No one takes the Golden Globes too seriously as an indicator of artistic heft. Handed out by the Hollywood Foreign Press Association, a small group of foreign correspondents based in Los Angeles, this is the boozy younger cousin to the Academy Awards. No one remembers if Birdman toppled Boyhood at the Golden Globes (it didn’t, they were in different categories – and The Grand Budapest Hotel won Best Comedy or Musical that year). All anyone’s hoping for is Hollywood stars loosened up by alcohol, saying things they never would at the Oscars.
In recent years, the Globes predict Oscar winners about half the time – though one has to allow for their pesky division of titles into Drama and Comedy or Musical. This year’s results suggest a broad vote against streaming services, in particular Netflix, which was looking to clean up with Marriage Story and The Irishman. Instead, Quentin Tarantino’s Once Upon a Time in Hollywood (Best Comedy or Musical, Screenplay, Supporting Actor for Brad Pitt) and, unexpectedly, Sam Mendes’ 1917 (Best Drama, Director) were the big winners. Renée Zellweger won Best Actor for Judy; Joaquin Phoenix, presumably in character after winning for Joker, gave an uncomfortable, nervy speech.
The television categories went according to form. Succession was deservedly named Best Drama (and Best Performance went to Brian Cox), while Phoebe Waller-Bridge picked up Best Comedy and Best Performance – Musical or Comedy for Fleabag. Here are some of the notable moments from the 77th edition:
Which one is ‘1917’ again?
Sam Mendes’ World War I film hasn’t released wide in the US yet, so viewers would have been forgiven if they didn’t know what he was getting a Best Director award for. That win was surprising enough, but the Best Film – Drama win that followed was a shock, beating out the highly touted Marriage Story and The Irishman, as well as Joker and Two Popes (Once Upon a Time in Hollywood won Best Film – Comedy or Musical). Mendes has Oscar pedigree and The Academy does love a gimmick (the film is shot, seemingly, in one take), but it’s still early to call 1917 a frontrunner.

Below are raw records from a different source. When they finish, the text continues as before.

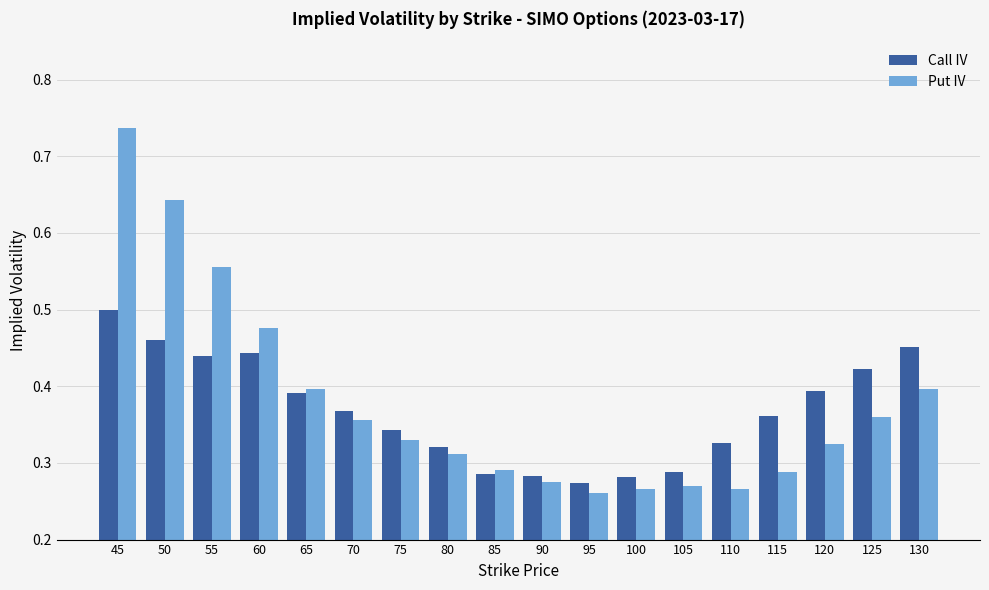

What is the sum of all Put IV values?

6.8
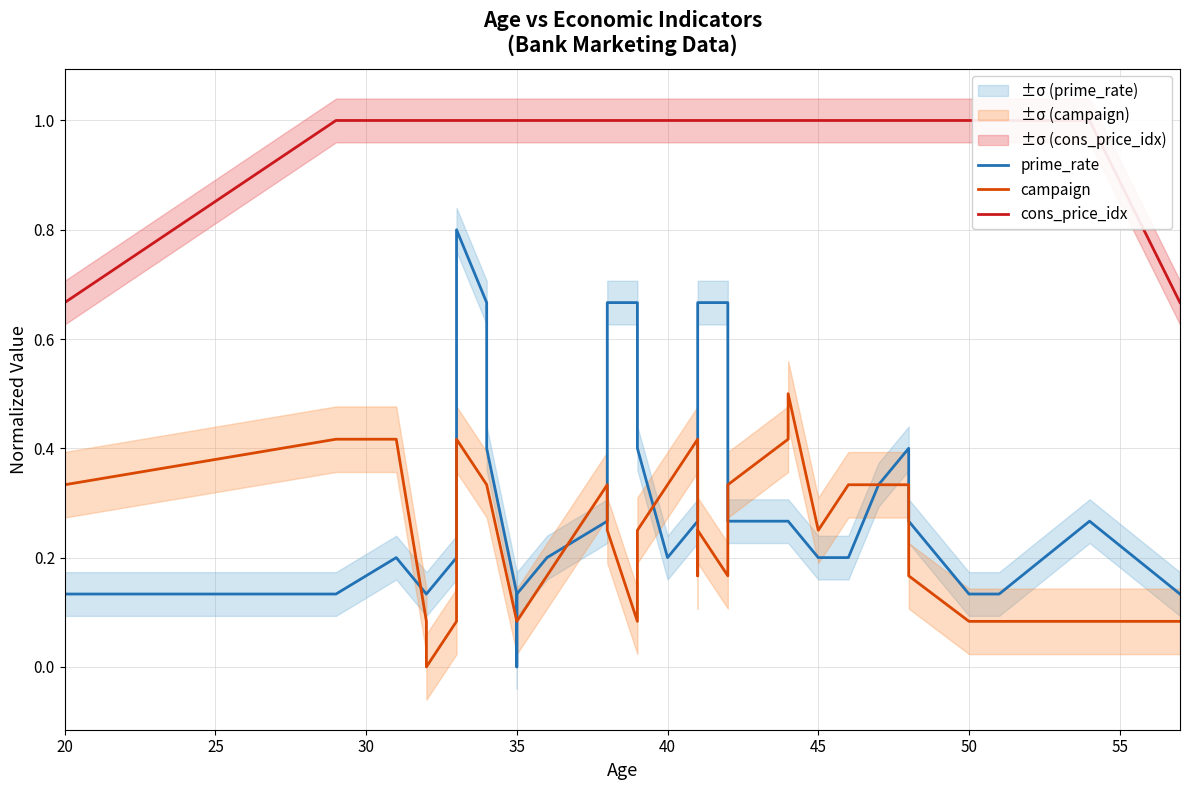

Count the number of categories in the chart.

40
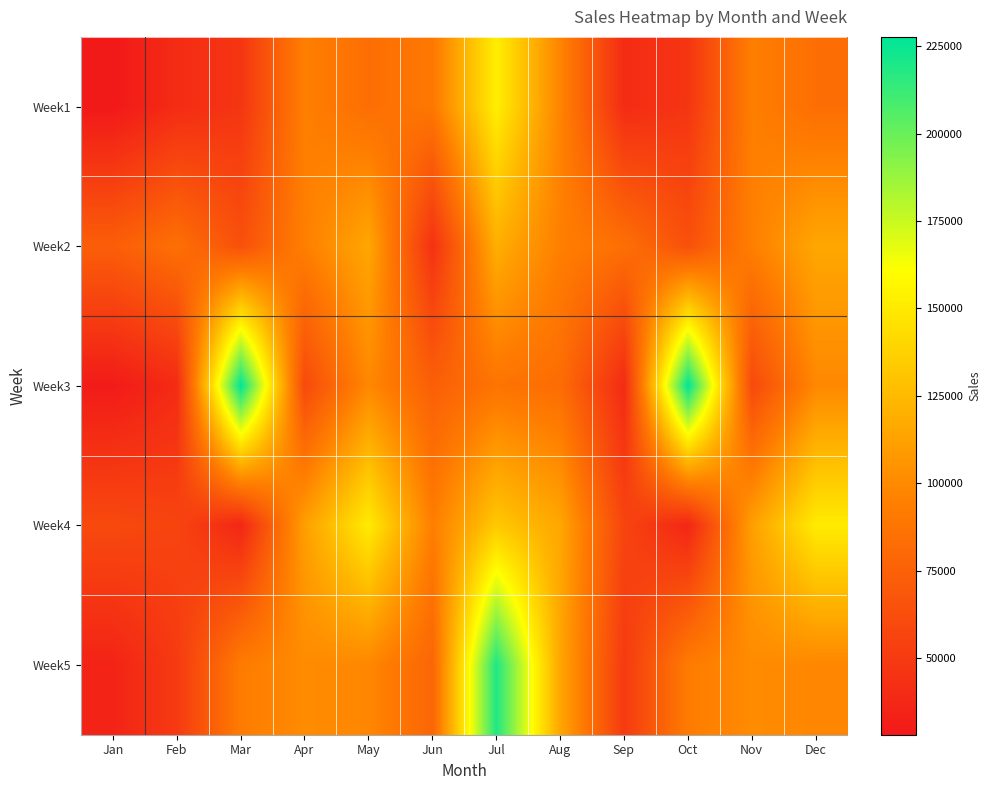

Which series has the largest total across all categories?

Week5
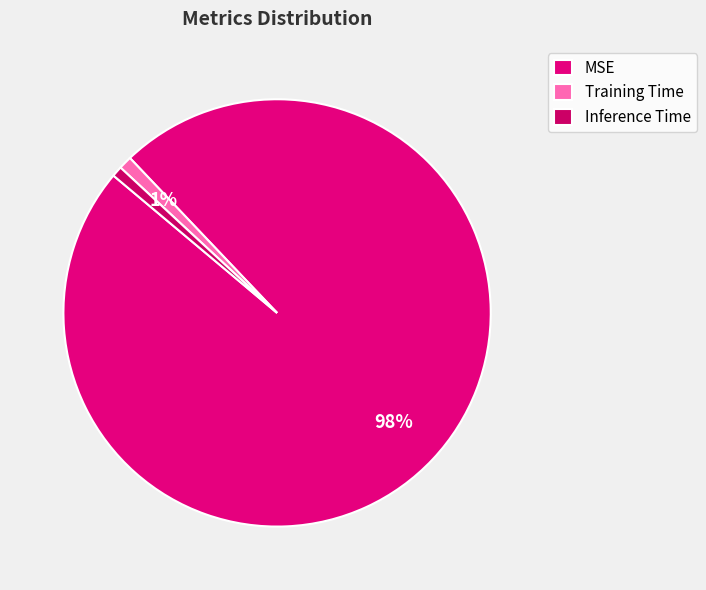

Which category has the smallest portion of the pie?

Inference Time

Netflix didn’t have the night most were expecting
Between Marriage Story (which had the most nominations of any film this year) and The Irishman, it was expected that Netflix would sweep the major film categories. In the end, it was only Laura Dern who won Best Supporting Actor for Marriage Story, while The Irishman went home empty-handed. Mendes seemed to rub it in when he said that he hoped audiences would see 1917 on the big screen, “the way it was intended".
Thankfully, that’s the last Ricky Gervais Globes monologue we’ll endure
Ricky Gervais’ almost 8-minute monologue – his last, as he kept reminding viewers – was bitter and unfunny, a reminder that there’s nothing more cringe-worthy than a comedian who’s fallen behind the times. There were jokes that wouldn’t have worked at an open mic, like the one about Martin Scorsese’s height, and others with cultural reference points that betrayed Gervais’ age (even Meryl Streep wouldn’t have expected Sophie’s Choice to be a punchline). There were some scattered laughs during the speech but mostly looks of exasperation, none more piercing than Jonathan Pryce’s fixed stare when Gervais said, “This was a great year for pedophile movies… Surviving R Kelly, Finding Neverland, The Two Popes".
Sacha Baron Cohen landed the jab of the night
Introducing Taika Waititi’s Hitler comedy, Jojo Rabbit, Cohen said: “The hero of this next movie is a naive, misguided child who spreads Nazi propaganda and only has imaginary friends. His name is Mark Zuckerberg. Sorry, this is an old intro for The Social Network"
Always choose Michelle Williams
Michelle Williams won Best Performance in a Limited Series or Television Movie for her powerful performance in Fosse/Verdon. In her acceptance speech, the actor, who’s expecting a child, spoke movingly about a woman’s right to choose and how it allowed her to reach where she has in life. “I’ve tried my very best to live a life of my own making and not just a series of events that happened to me…and I wouldn’t have been able to do this without employing a woman's right to choose." She ended by saying, “Women are the largest voting body in the country. Let's make it look more like us" – a fitting riposte to Gervais’ advice to the audience at the start to not address politics on stage.